Survivre envouté par la nostalgie d’un quelconque souvenir douloureux. À quoi ça rime ? On nettoie nos maisons, nos pare-brises. Est-ce aberrant que de concevoir un ptit rinçage psychique ? Assainir nos souvenirs, entendons les dérangeants, les douloureux.
Passer nos méninges à la moulinette qui blanchit & revoir nos dents aussi clean que notre cabine. Cortex dégrisé, sourire retrouvé. L’homme pensant peut bien s’octroyer le droit de dépoussiérer son esprit. Pourquoi se lèverait-il chaque matin la tête farçie de merde ?

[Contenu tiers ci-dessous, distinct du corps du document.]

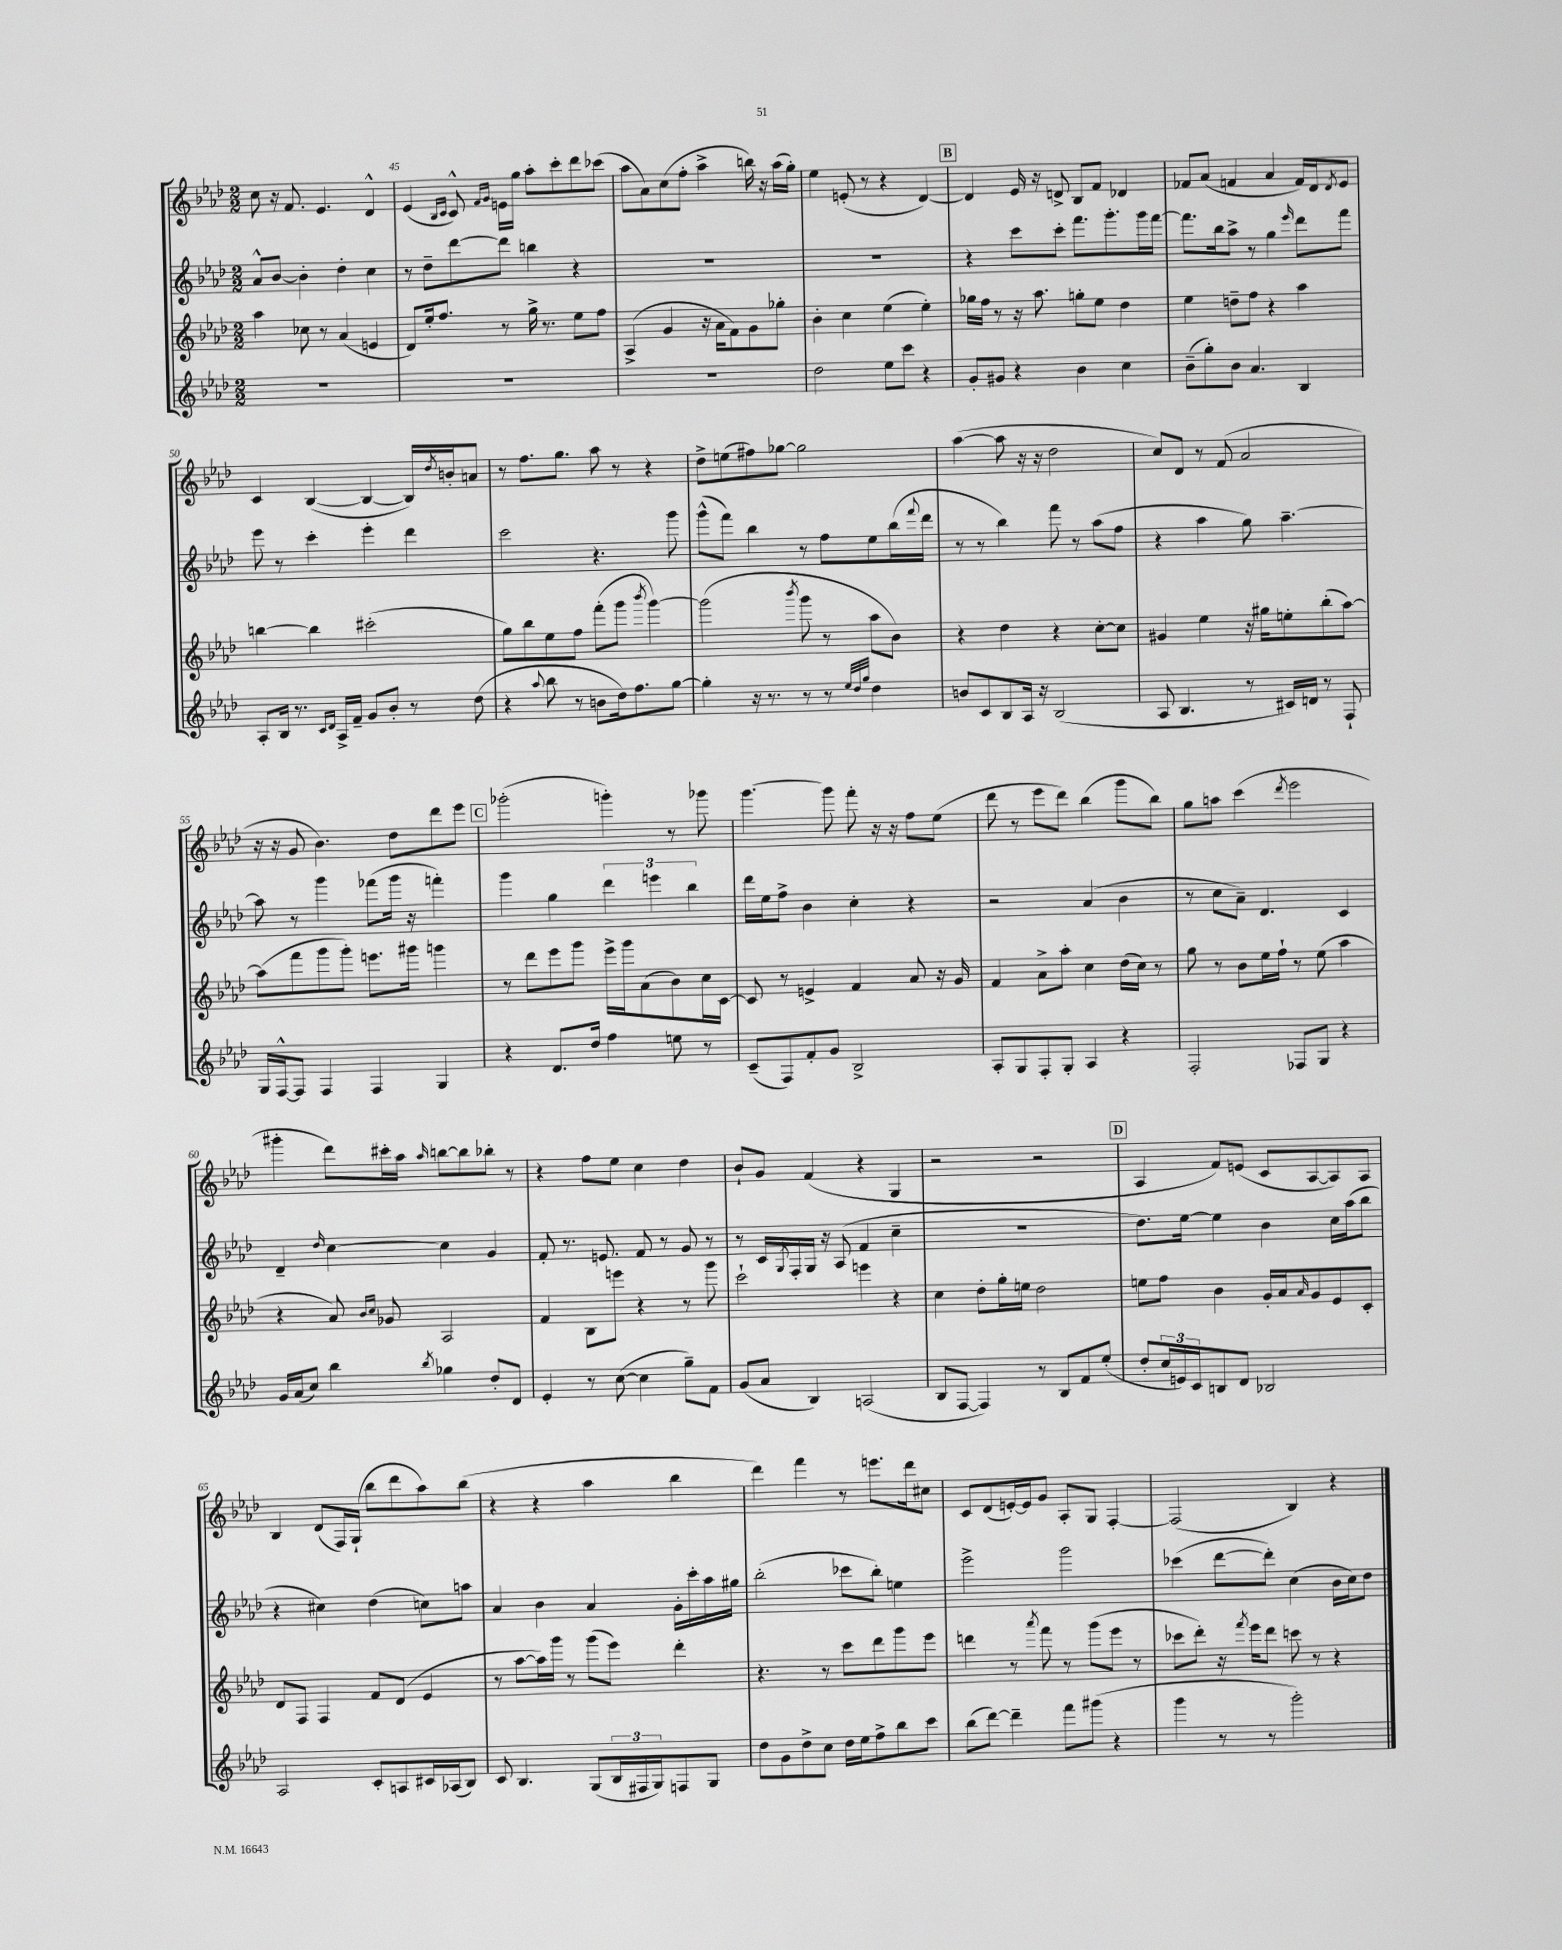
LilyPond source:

<<
\new StaffGroup <<
\new Staff = "s0" {
    \clef treble \key aes \major \numericTimeSignature \time 2/2
    c''8 r16 f'8. ees'4. des'4-^ |
    ees'4( \grace { bes16 c'16 } c'8-^) \grace { f'16 g'16 } e'16 g''16 aes''8-. c'''8-. des'''8 ces'''8( |
    aes''8 aes'8) c''8( f''8-. aes''4-> b''16) r16 aes''16( g''16-.) |
    ees''4 e'8-.( r8 r4 des'4~) |
    \mark \markup { \box "B" } des'4 ees'16 r16 d'8-> bes8 f'8 des'4 |
    fes'8 aes'8( f'4 aes'4 f'16) des'16 \acciaccatura { des'8 } ees'8 |
    c'4 bes4~( bes4~ bes16) \acciaccatura { des''8 } b'16-. a'8 |
    r8 f''8. g''8. aes''8 r8 r4 |
    des''8-> e''8( fis''8) ges''8~ ges''2 |
    aes''4~( aes''8 r16 r16 des''2 |
    c''8) des'8 r8 f'8( aes'2 |
    r16 r16 g'8 bes'4.) des''8 des'''8 ees'''8 |
    \mark \markup { \box "C" } ges'''2-.( g'''4-.) r8 ges'''8 |
    g'''4.~ g'''8 f'''8-. r16 r16 f''8 ees''8( |
    des'''8 r8 ees'''8 des'''8) bes''4( g'''8 bes''8) |
    g''8 a''8 c'''4( \acciaccatura { des'''8 } ees'''2 |
    gis'''4-. des'''8) cis'''16-. aes''16 \grace { aes''16 } b''8~ b''8 bes''8-. r8 |
    r4 f''8 ees''8 c''4 des''4 |
    bes'8-! g'8 f'4( r4 g4 |
    r2 r2 |
    \mark \markup { \box "D" } aes4 f'8) e'8( c'8 aes8~ aes8) aes8 |
    bes4 des'8( f16) g16-!( bes''8 des'''8 aes''8) bes''8( |
    r4 r4 aes''4 bes''4 |
    des'''4) f'''4 r8 e'''8. des'''16 cis''8 |
    c'8 des'8( e'16~-.) e'16 g'8 aes8-. g8 f4~-. |
    f2( bes4) r4 \bar "|." |
}
\new Staff = "s1" {
    \clef treble \key aes \major \numericTimeSignature \time 2/2
    aes'8-^ bes'8~ bes'4-. des''4-. c''4 |
    r8 des''8-- des'''8~ des'''8 b''4 r4 |
    R1 |
    R1 |
    \mark \markup { \box "B" } r4 c'''8 c'''8-. f'''8. g'''8.-. g'''16 f'''16~ |
    f'''8. bes''16 aes''8-> r8 g''4 \grace { ees'''16 } des'''8 f'''8 |
    ees'''8 r8 c'''4-. ees'''4-. des'''4 |
    c'''2 r4. g'''8 |
    g'''8-^( f'''8) bes''4 r8 f''8 ees''8 bes''16( \appoggiatura { f'''8 } des'''16 |
    r8 r8 bes''4) f'''8 r8 aes''8( f''8 |
    r4 aes''4 g''8) aes''4.~-- |
    aes''8 r8 g'''4 fes'''8( g'''16 r16 f'''4-.) |
    \mark \markup { \box "C" } g'''4 g''4 \tuplet 3/2 { des'''4 e'''4 bes''4 } |
    des'''16 ees''16 f''8-> bes'4 c''4-. r4 |
    r2 aes'4( bes'4 |
    r8 c''8 aes'8--) des'4. c'4 |
    des'4-- \grace { des''16 } c''4~ c''4 g'4 |
    f'8-. r8. e'8. f'8 r8 g'8 r8 |
    r8 c'16 \acciaccatura { g8 } f16-. g16 r16 aes8( f'4 c''4-- |
    R1 |
    \mark \markup { \box "D" } des''8.) ees''16~ ees''4 bes'4 c''16 aes''16( bes''8 |
    r4 cis''4) des''4( c''8) a''8 |
    aes'4 bes'4 aes'4 g'16-. c'''16-. aes''16 gis''16 |
    bes''2-.( ces'''8 bes''8-.) e''4 |
    ees'''2-> g'''2 |
    ces'''4( des'''8~ des'''8-.) c''4( bes'16 c''16) des''8 \bar "|." |
}
\new Staff = "s2" {
    \clef treble \key aes \major \numericTimeSignature \time 2/2
    aes''4 ces''8 r8 aes'4( e'4 |
    des'8) ees''16-. f''8. r8 g''16-> r8. ees''8 f''8 |
    aes4->( g'4 r16 aes'16 f'8) g'8 ges''8-. |
    bes'4-. c''4 ees''4( ees''4-.) |
    \mark \markup { \box "B" } ges''16 f''16 r8 r16 aes''8. g''8-. ees''8 des''4 |
    ees''4 d''8-- f''8 r4 aes''4 |
    b''4~ b''4 cis'''2-.( |
    g''8) bes''8 ees''8 f''8 f'''8-.( g'''8 \acciaccatura { bes'''8 } g'''4~) |
    g'''2( \acciaccatura { bes'''8 } g'''8 r8 aes''8 bes'8) |
    r4 des''4 r4 c''8~-. c''8 |
    gis'4 ees''4 r16 gis''16 e''8-. bes''8-.( aes''8~) |
    aes''8( f'''8 g'''8 g'''8-.) e'''8. gis'''16 g'''4 |
    \mark \markup { \box "C" } r8 des'''8 ees'''8 g'''8 ees'''16-> g'''16 aes'8( bes'8) c''16 c'16~ |
    c'8 r8 e'4-> f'4 aes'8 r16 g'16 |
    f'4 aes'8-> aes''8-. c''4 des''16( c''16) r8 |
    g''8 r8 bes'8 ees''16 f''16-! r8 ees''8( aes''4 |
    r4 aes'8) \grace { bes'16 c''16 } ges'8 aes2 |
    f'4 bes8 e'''8 r4 r8 g'''8 |
    c'''2-! e'''4 r4 |
    c''4 des''8-. g''16-. e''16 des''2 |
    \mark \markup { \box "D" } e''8 f''8 bes'4 g'16-. aes'16 \grace { aes'16 } g'8 ees'8 c'8-. |
    des'8 f8 f4 f'8 des'8( ees'4 |
    r8 aes''8~ aes''16) g'''16 r8 g'''8( ees'''8) des'''4-. |
    r4. r8 c'''8 des'''8 g'''8 ees'''8 |
    d'''4 r8 \acciaccatura { aes'''8 } f'''8 r8 g'''8( ees'''8 r8 |
    ces'''8 des'''8-.) r16 \acciaccatura { f'''8 } ees'''16 des'''8 c'''8 r8 r4 \bar "|." |
}
\new Staff = "s3" {
    \clef treble \key aes \major \numericTimeSignature \time 2/2
    R1 |
    R1 |
    R1 |
    des''2 ees''8 c'''8 r4 |
    \mark \markup { \box "B" } g'8-. gis'8 r4 bes'4 c''4 |
    bes'8--( g''8-.) bes'8 aes'4. bes4 |
    aes8-. bes16 r8. \grace { c'16 des'16 } aes16-> f'16-- g'8 bes'8-. r8 des''8( |
    r4 \appoggiatura { aes''8 } bes''8 r8 b'8 des''16) f''8. g''8~ |
    g''4-. r16 r8. r8 r8 \grace { ees''32 des''32 g''32 } des''4 |
    b'8 c'8 bes8 aes16 r16 bes2( |
    aes8 bes4. r8 cis'16) d'16 r8 f8-! |
    g16 f16~-^ f8 f4 f4 g4 |
    \mark \markup { \box "C" } r4 des'8. des''16 f''4 e''8 r8 |
    c'8--( f8) f'8-. g'8 bes2-> |
    aes8-. g8 f8-. g8-. aes4 r4 |
    f2-. fes8 g8 r4 |
    g'16 aes'16( c''8) bes''4 \acciaccatura { bes''8 } ges''4 des''8-. des'8 |
    ees'4-. r8 c''8~( c''4 g''8--) f'8 |
    g'8( aes'8 bes4) a2( |
    bes8 f8~ f4) r8 bes8 f'8 ees''8-.( |
    \mark \markup { \box "D" } des''8-. \tuplet 3/2 { c''16 e'16) c'16 } b8 des'8 bes2 |
    aes2 c'8-. a8 cis'16 aes16( bes8) |
    c'8 bes4. g8( \tuplet 3/2 { bes16 fis16 g16) } f8 g8 |
    des''8 g'8 des''8-> c''8 des''16 ees''16 f''8-> bes''8 c'''8 |
    bes''8( des'''8~) des'''4-- f'''8 gis'''8( r4 |
    g'''4 r8 r8 g'''2-.) \bar "|." |
}
>>
>>
\layout { \context { \Score currentBarNumber = #44 \override BarNumber.break-visibility = ##(#f #t #t) barNumberVisibility = #(every-nth-bar-number-visible 5) } }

On repense & ressasse notre passé, parfois glorieux souvent douloureux. C’est humain. Pareto nous impose les 20 % de guigne qui pourrissent nos 80 % de plaisir. Pourquoi nos 80 % ne balaieraient pas sur simple demande nos acariens psychiques ? Localisons ces sordides squatteurs, puis d’un coup de conscience magique, éradiquons les!
La nature ayant horreur de la vacuité, que met-on à la place ? Remplaçons par de l’agréable, de l’émotionnel stimulant. Du vivant tout simplement.
Le temps passe, le bonheur trépasse. Surtout pas! Redoutable projet de vie que de subir une telle invasion de l’âme. Choisissons, verrouillons l’entrée de notre cortex. Vidangeons superflu, douleurs & toute sorte d’irritants. Réservons la place au plaisir de l’existence.